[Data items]
____________________

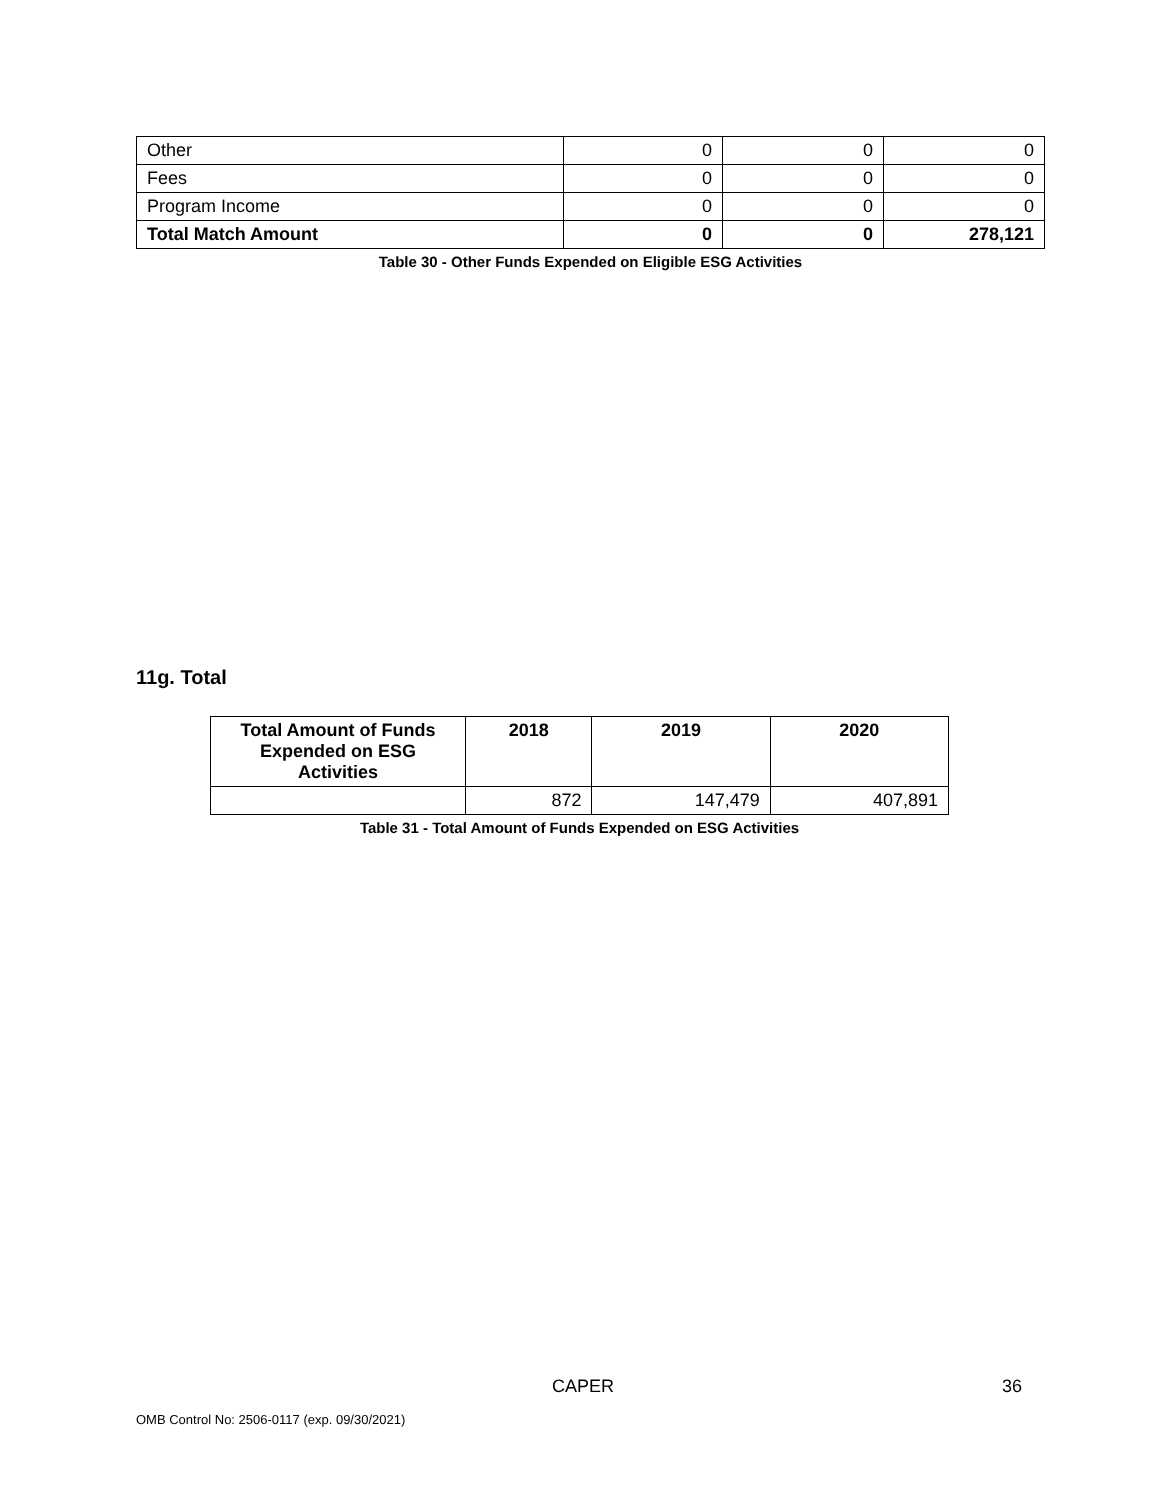| Other | 0 | 0 | 0 |
| Fees | 0 | 0 | 0 |
| Program Income | 0 | 0 | 0 |
| Total Match Amount | 0 | 0 | 278,121 |
Table 30 - Other Funds Expended on Eligible ESG Activities
11g. Total
| Total Amount of Funds Expended on ESG Activities | 2018 | 2019 | 2020 |
| --- | --- | --- | --- |
| | 872 | 147,479 | 407,891 |
Table 31 - Total Amount of Funds Expended on ESG Activities
CAPER 36
OMB Control No: 2506-0117 (exp. 09/30/2021)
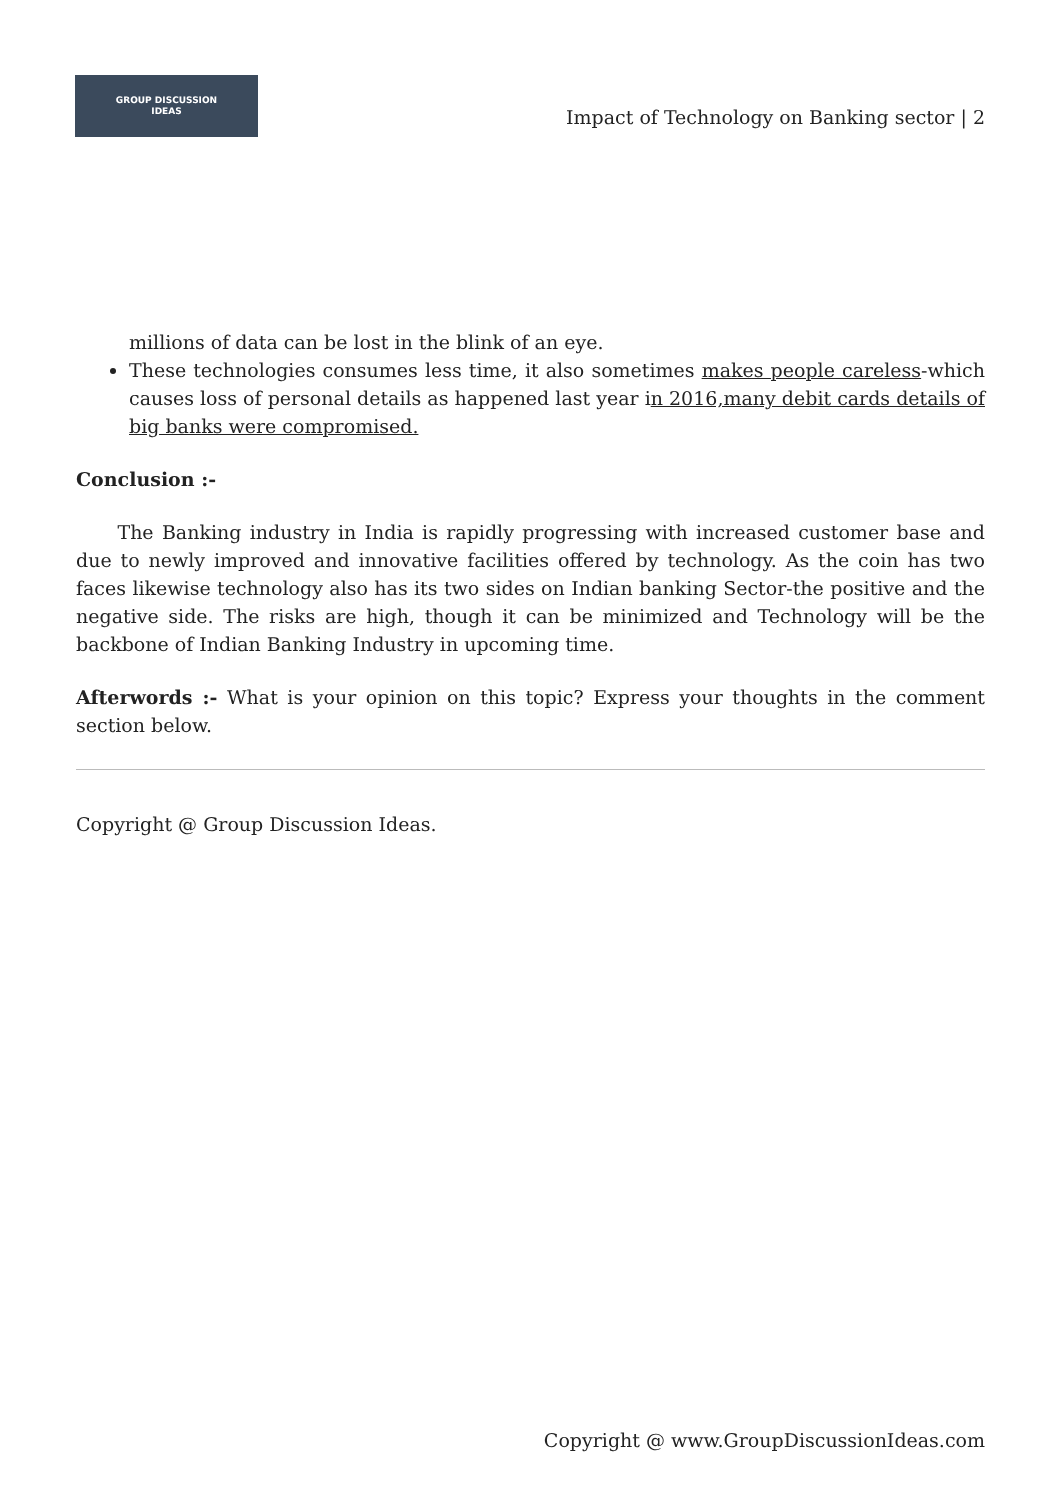GROUP DISCUSSION
IDEAS
Impact of Technology on Banking sector | 2
millions of data can be lost in the blink of an eye.
These technologies consumes less time, it also sometimes makes people careless-which causes loss of personal details as happened last year in 2016,many debit cards details of big banks were compromised.
Conclusion :-
The Banking industry in India is rapidly progressing with increased customer base and due to newly improved and innovative facilities offered by technology. As the coin has two faces likewise technology also has its two sides on Indian banking Sector-the positive and the negative side. The risks are high, though it can be minimized and Technology will be the backbone of Indian Banking Industry in upcoming time.
Afterwords :- What is your opinion on this topic? Express your thoughts in the comment section below.
Copyright @ Group Discussion Ideas.
Copyright @ www.GroupDiscussionIdeas.com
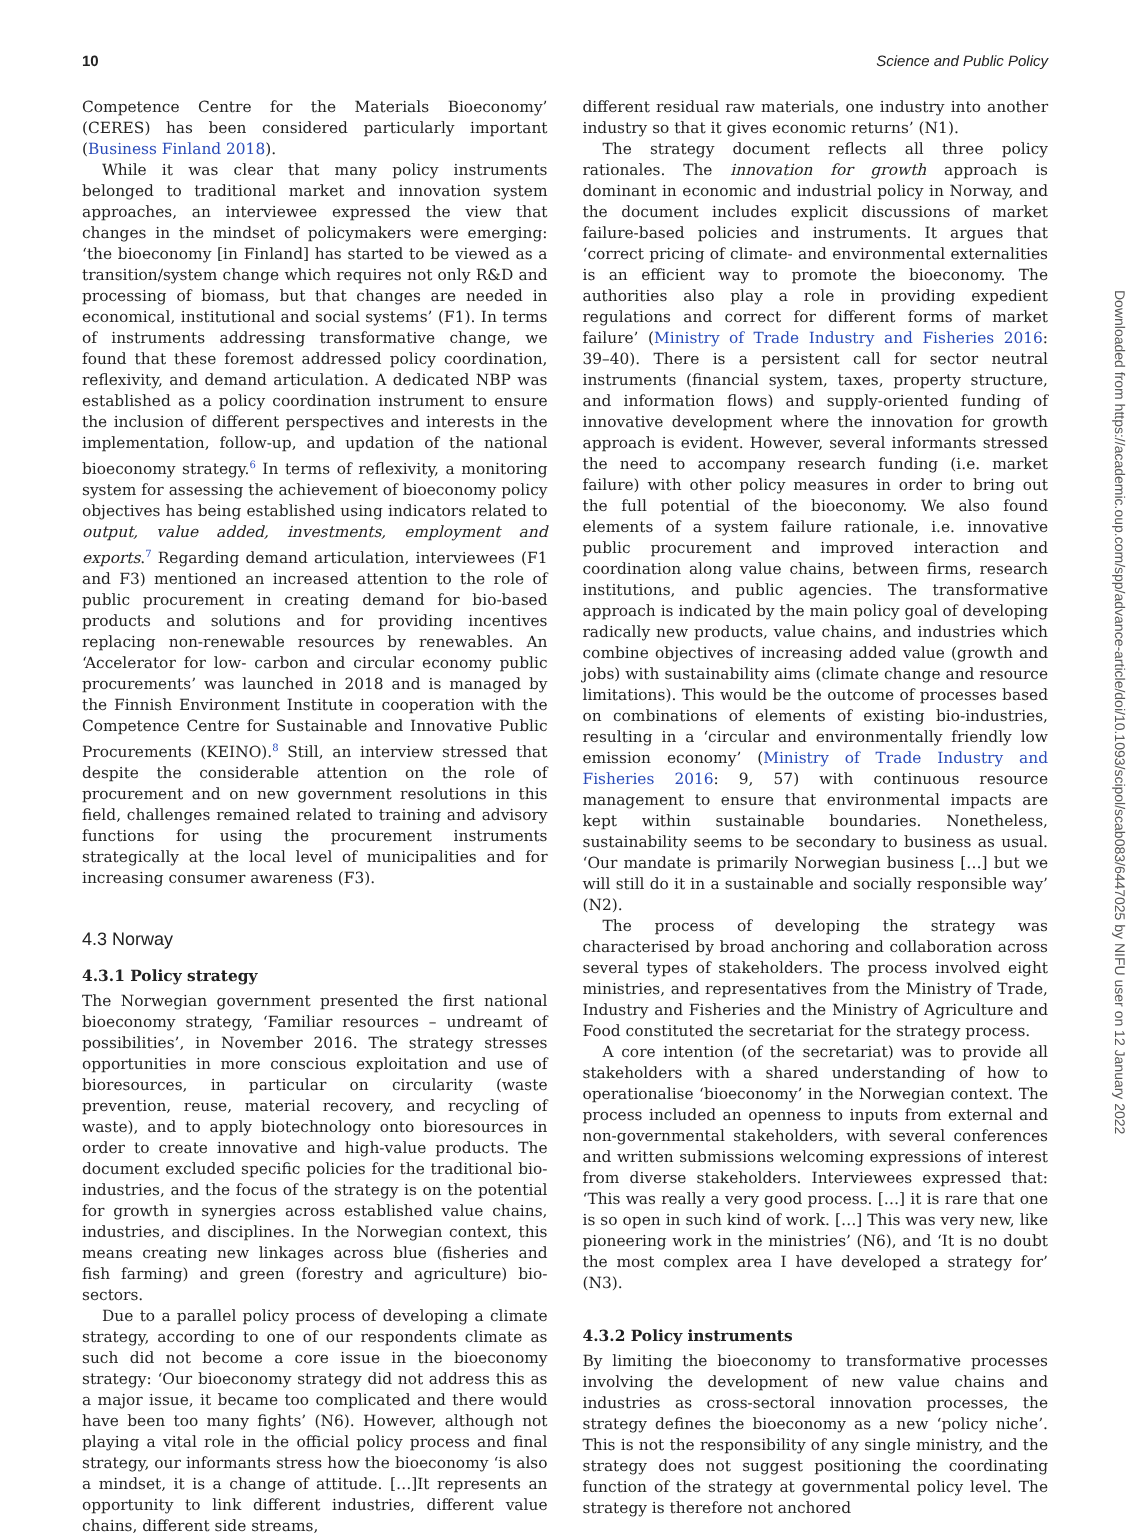10 Science and Public Policy
Competence Centre for the Materials Bioeconomy’ (CERES) has been considered particularly important (Business Finland 2018).
While it was clear that many policy instruments belonged to traditional market and innovation system approaches, an interviewee expressed the view that changes in the mindset of policymakers were emerging: ‘the bioeconomy [in Finland] has started to be viewed as a transition/system change which requires not only R&D and processing of biomass, but that changes are needed in economical, institutional and social systems’ (F1). In terms of instruments addressing transformative change, we found that these foremost addressed policy coordination, reflexivity, and demand articulation. A dedicated NBP was established as a policy coordination instrument to ensure the inclusion of different perspectives and interests in the implementation, follow-up, and updation of the national bioeconomy strategy.<sup>6</sup> In terms of reflexivity, a monitoring system for assessing the achievement of bioeconomy policy objectives has being established using indicators related to output, value added, investments, employment and exports.<sup>7</sup> Regarding demand articulation, interviewees (F1 and F3) mentioned an increased attention to the role of public procurement in creating demand for bio-based products and solutions and for providing incentives replacing non-renewable resources by renewables. An ‘Accelerator for low- carbon and circular economy public procurements’ was launched in 2018 and is managed by the Finnish Environment Institute in cooperation with the Competence Centre for Sustainable and Innovative Public Procurements (KEINO).<sup>8</sup> Still, an interview stressed that despite the considerable attention on the role of procurement and on new government resolutions in this field, challenges remained related to training and advisory functions for using the procurement instruments strategically at the local level of municipalities and for increasing consumer awareness (F3).
4.3 Norway
4.3.1 Policy strategy
The Norwegian government presented the first national bioeconomy strategy, ‘Familiar resources – undreamt of possibilities’, in November 2016. The strategy stresses opportunities in more conscious exploitation and use of bioresources, in particular on circularity (waste prevention, reuse, material recovery, and recycling of waste), and to apply biotechnology onto bioresources in order to create innovative and high-value products. The document excluded specific policies for the traditional bio-industries, and the focus of the strategy is on the potential for growth in synergies across established value chains, industries, and disciplines. In the Norwegian context, this means creating new linkages across blue (fisheries and fish farming) and green (forestry and agriculture) bio-sectors.
Due to a parallel policy process of developing a climate strategy, according to one of our respondents climate as such did not become a core issue in the bioeconomy strategy: ‘Our bioeconomy strategy did not address this as a major issue, it became too complicated and there would have been too many fights’ (N6). However, although not playing a vital role in the official policy process and final strategy, our informants stress how the bioeconomy ‘is also a mindset, it is a change of attitude. […]It represents an opportunity to link different industries, different value chains, different side streams,
different residual raw materials, one industry into another industry so that it gives economic returns’ (N1).
The strategy document reflects all three policy rationales. The innovation for growth approach is dominant in economic and industrial policy in Norway, and the document includes explicit discussions of market failure-based policies and instruments. It argues that ‘correct pricing of climate- and environmental externalities is an efficient way to promote the bioeconomy. The authorities also play a role in providing expedient regulations and correct for different forms of market failure’ (Ministry of Trade Industry and Fisheries 2016: 39–40). There is a persistent call for sector neutral instruments (financial system, taxes, property structure, and information flows) and supply-oriented funding of innovative development where the innovation for growth approach is evident. However, several informants stressed the need to accompany research funding (i.e. market failure) with other policy measures in order to bring out the full potential of the bioeconomy. We also found elements of a system failure rationale, i.e. innovative public procurement and improved interaction and coordination along value chains, between firms, research institutions, and public agencies. The transformative approach is indicated by the main policy goal of developing radically new products, value chains, and industries which combine objectives of increasing added value (growth and jobs) with sustainability aims (climate change and resource limitations). This would be the outcome of processes based on combinations of elements of existing bio-industries, resulting in a ‘circular and environmentally friendly low emission economy’ (Ministry of Trade Industry and Fisheries 2016: 9, 57) with continuous resource management to ensure that environmental impacts are kept within sustainable boundaries. Nonetheless, sustainability seems to be secondary to business as usual. ‘Our mandate is primarily Norwegian business […] but we will still do it in a sustainable and socially responsible way’ (N2).
The process of developing the strategy was characterised by broad anchoring and collaboration across several types of stakeholders. The process involved eight ministries, and representatives from the Ministry of Trade, Industry and Fisheries and the Ministry of Agriculture and Food constituted the secretariat for the strategy process.
A core intention (of the secretariat) was to provide all stakeholders with a shared understanding of how to operationalise ‘bioeconomy’ in the Norwegian context. The process included an openness to inputs from external and non-governmental stakeholders, with several conferences and written submissions welcoming expressions of interest from diverse stakeholders. Interviewees expressed that: ‘This was really a very good process. […] it is rare that one is so open in such kind of work. […] This was very new, like pioneering work in the ministries’ (N6), and ‘It is no doubt the most complex area I have developed a strategy for’ (N3).
4.3.2 Policy instruments
By limiting the bioeconomy to transformative processes involving the development of new value chains and industries as cross-sectoral innovation processes, the strategy defines the bioeconomy as a new ‘policy niche’. This is not the responsibility of any single ministry, and the strategy does not suggest positioning the coordinating function of the strategy at governmental policy level. The strategy is therefore not anchored
Downloaded from https://academic.oup.com/spp/advance-article/doi/10.1093/scipol/scab083/6447025 by NIFU user on 12 January 2022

____________________

Your goal:
Would you retype every record above exactly, leaving out the pictures?

Response to this task:
| Other | 0 | 0 | 0 |
| Fees | 0 | 0 | 0 |
| Program Income | 0 | 0 | 0 |
| Total Match Amount | 0 | 0 | 278,121 |
Table 30 - Other Funds Expended on Eligible ESG Activities
11g. Total
| Total Amount of Funds Expended on ESG Activities | 2018 | 2019 | 2020 |
| --- | --- | --- | --- |
| | 872 | 147,479 | 407,891 |
Table 31 - Total Amount of Funds Expended on ESG Activities
CAPER 36
OMB Control No: 2506-0117 (exp. 09/30/2021)
GROUP DISCUSSION
IDEAS
Impact of Technology on Banking sector | 2
millions of data can be lost in the blink of an eye.
These technologies consumes less time, it also sometimes makes people careless-which causes loss of personal details as happened last year in 2016,many debit cards details of big banks were compromised.
Conclusion :-
The Banking industry in India is rapidly progressing with increased customer base and due to newly improved and innovative facilities offered by technology. As the coin has two faces likewise technology also has its two sides on Indian banking Sector-the positive and the negative side. The risks are high, though it can be minimized and Technology will be the backbone of Indian Banking Industry in upcoming time.
Afterwords :- What is your opinion on this topic? Express your thoughts in the comment section below.
Copyright @ Group Discussion Ideas.
Copyright @ www.GroupDiscussionIdeas.com
10 Science and Public Policy
Competence Centre for the Materials Bioeconomy’ (CERES) has been considered particularly important (Business Finland 2018).
While it was clear that many policy instruments belonged to traditional market and innovation system approaches, an interviewee expressed the view that changes in the mindset of policymakers were emerging: ‘the bioeconomy [in Finland] has started to be viewed as a transition/system change which requires not only R&D and processing of biomass, but that changes are needed in economical, institutional and social systems’ (F1). In terms of instruments addressing transformative change, we found that these foremost addressed policy coordination, reflexivity, and demand articulation. A dedicated NBP was established as a policy coordination instrument to ensure the inclusion of different perspectives and interests in the implementation, follow-up, and updation of the national bioeconomy strategy.<sup>6</sup> In terms of reflexivity, a monitoring system for assessing the achievement of bioeconomy policy objectives has being established using indicators related to output, value added, investments, employment and exports.<sup>7</sup> Regarding demand articulation, interviewees (F1 and F3) mentioned an increased attention to the role of public procurement in creating demand for bio-based products and solutions and for providing incentives replacing non-renewable resources by renewables. An ‘Accelerator for low- carbon and circular economy public procurements’ was launched in 2018 and is managed by the Finnish Environment Institute in cooperation with the Competence Centre for Sustainable and Innovative Public Procurements (KEINO).<sup>8</sup> Still, an interview stressed that despite the considerable attention on the role of procurement and on new government resolutions in this field, challenges remained related to training and advisory functions for using the procurement instruments strategically at the local level of municipalities and for increasing consumer awareness (F3).
4.3 Norway
4.3.1 Policy strategy
The Norwegian government presented the first national bioeconomy strategy, ‘Familiar resources – undreamt of possibilities’, in November 2016. The strategy stresses opportunities in more conscious exploitation and use of bioresources, in particular on circularity (waste prevention, reuse, material recovery, and recycling of waste), and to apply biotechnology onto bioresources in order to create innovative and high-value products. The document excluded specific policies for the traditional bio-industries, and the focus of the strategy is on the potential for growth in synergies across established value chains, industries, and disciplines. In the Norwegian context, this means creating new linkages across blue (fisheries and fish farming) and green (forestry and agriculture) bio-sectors.
Due to a parallel policy process of developing a climate strategy, according to one of our respondents climate as such did not become a core issue in the bioeconomy strategy: ‘Our bioeconomy strategy did not address this as a major issue, it became too complicated and there would have been too many fights’ (N6). However, although not playing a vital role in the official policy process and final strategy, our informants stress how the bioeconomy ‘is also a mindset, it is a change of attitude. […]It represents an opportunity to link different industries, different value chains, different side streams,
different residual raw materials, one industry into another industry so that it gives economic returns’ (N1).
The strategy document reflects all three policy rationales. The innovation for growth approach is dominant in economic and industrial policy in Norway, and the document includes explicit discussions of market failure-based policies and instruments. It argues that ‘correct pricing of climate- and environmental externalities is an efficient way to promote the bioeconomy. The authorities also play a role in providing expedient regulations and correct for different forms of market failure’ (Ministry of Trade Industry and Fisheries 2016: 39–40). There is a persistent call for sector neutral instruments (financial system, taxes, property structure, and information flows) and supply-oriented funding of innovative development where the innovation for growth approach is evident. However, several informants stressed the need to accompany research funding (i.e. market failure) with other policy measures in order to bring out the full potential of the bioeconomy. We also found elements of a system failure rationale, i.e. innovative public procurement and improved interaction and coordination along value chains, between firms, research institutions, and public agencies. The transformative approach is indicated by the main policy goal of developing radically new products, value chains, and industries which combine objectives of increasing added value (growth and jobs) with sustainability aims (climate change and resource limitations). This would be the outcome of processes based on combinations of elements of existing bio-industries, resulting in a ‘circular and environmentally friendly low emission economy’ (Ministry of Trade Industry and Fisheries 2016: 9, 57) with continuous resource management to ensure that environmental impacts are kept within sustainable boundaries. Nonetheless, sustainability seems to be secondary to business as usual. ‘Our mandate is primarily Norwegian business […] but we will still do it in a sustainable and socially responsible way’ (N2).
The process of developing the strategy was characterised by broad anchoring and collaboration across several types of stakeholders. The process involved eight ministries, and representatives from the Ministry of Trade, Industry and Fisheries and the Ministry of Agriculture and Food constituted the secretariat for the strategy process.
A core intention (of the secretariat) was to provide all stakeholders with a shared understanding of how to operationalise ‘bioeconomy’ in the Norwegian context. The process included an openness to inputs from external and non-governmental stakeholders, with several conferences and written submissions welcoming expressions of interest from diverse stakeholders. Interviewees expressed that: ‘This was really a very good process. […] it is rare that one is so open in such kind of work. […] This was very new, like pioneering work in the ministries’ (N6), and ‘It is no doubt the most complex area I have developed a strategy for’ (N3).
4.3.2 Policy instruments
By limiting the bioeconomy to transformative processes involving the development of new value chains and industries as cross-sectoral innovation processes, the strategy defines the bioeconomy as a new ‘policy niche’. This is not the responsibility of any single ministry, and the strategy does not suggest positioning the coordinating function of the strategy at governmental policy level. The strategy is therefore not anchored
Downloaded from https://academic.oup.com/spp/advance-article/doi/10.1093/scipol/scab083/6447025 by NIFU user on 12 January 2022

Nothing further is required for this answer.